Muscle-specific RING finger-1 interacts with titin to regulate sarcomeric M-line and thick filament structure and may have nuclear functions via its interaction with glucocorticoid modulatory element binding protein-1

Abigail S. McElhinny1, Kazumi Kakinuma4, Hiroyuki Sorimachi4, Siegfried Labeit3 and Carol C. Gregorio1,2

1 Department of Cell Biology and Anatomy, University of Arizona, Tucson, AZ 85724
2 Department of Molecular and Cellular Biology, University of Arizona, Tucson, AZ 85724
3 Abteilung für Anästhesiologie und Operative Intensiv-Medizin, Universitätsklinikum Mannheim, 68167 Mannheim, Germany
4 Graduate School of Agricultural and Life Sciences, University of Tokyo, 113-8657 Tokyo, Japan

Address correspondence to Carol C. Gregorio, Ph.D., Department of Cell Biology and Anatomy, University of Arizona, 1501 N. Campbell Avenue, LSN 455, Tucson, AZ 85724. Tel.: (520) 626-8113. Fax.: (520) 626-2097. E-mail: gregorio{at}u.arizona.edu

The COOH-terminal A168–170 region of the giant sarcomeric protein titin interacts with muscle-specific RING finger-1 (MURF-1). To investigate the functional significance of this interaction, we expressed green fluorescent protein fusion constructs encoding defined fragments of titin's M-line region and MURF-1 in cardiac myocytes. Upon expression of MURF-1 or its central region (containing its titin-binding site), the integrity of titin's M-line region was dramatically disrupted. Disruption of titin's M-line region also resulted in a perturbation of thick filament components, but, surprisingly, not of the NH2-terminal or I-band regions of titin, the Z-lines, or the thin filaments. This specific phenotype also was caused by the expression of titin A168–170. These data suggest that the interaction of titin with MURF-1 is important for the stability of the sarcomeric M-line region.
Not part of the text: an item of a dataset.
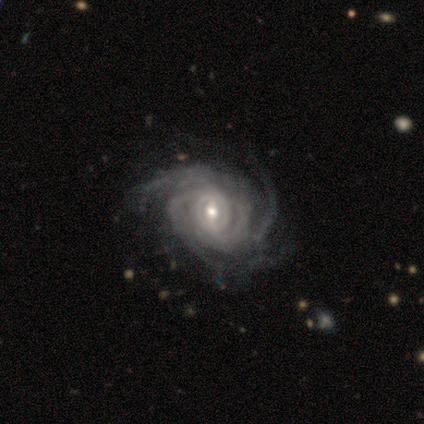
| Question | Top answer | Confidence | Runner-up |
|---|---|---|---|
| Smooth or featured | featured or disk | 100% | — |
MURF-1 also binds to ubiquitin-conjugating enzyme-9 and isopeptidase T-3, enzymes involved in small ubiquitin-related modifier–mediated nuclear import, and with glucocorticoid modulatory element binding protein-1 (GMEB-1), a transcriptional regulator. Consistent with our in vitro binding data implicating MURF-1 with nuclear functions, endogenous MURF-1 also was detected in the nuclei of some myocytes. The dual interactions of MURF-1 with titin and GMEB-1 may link myofibril signaling pathways (perhaps including titin's kinase domain) with muscle gene expression.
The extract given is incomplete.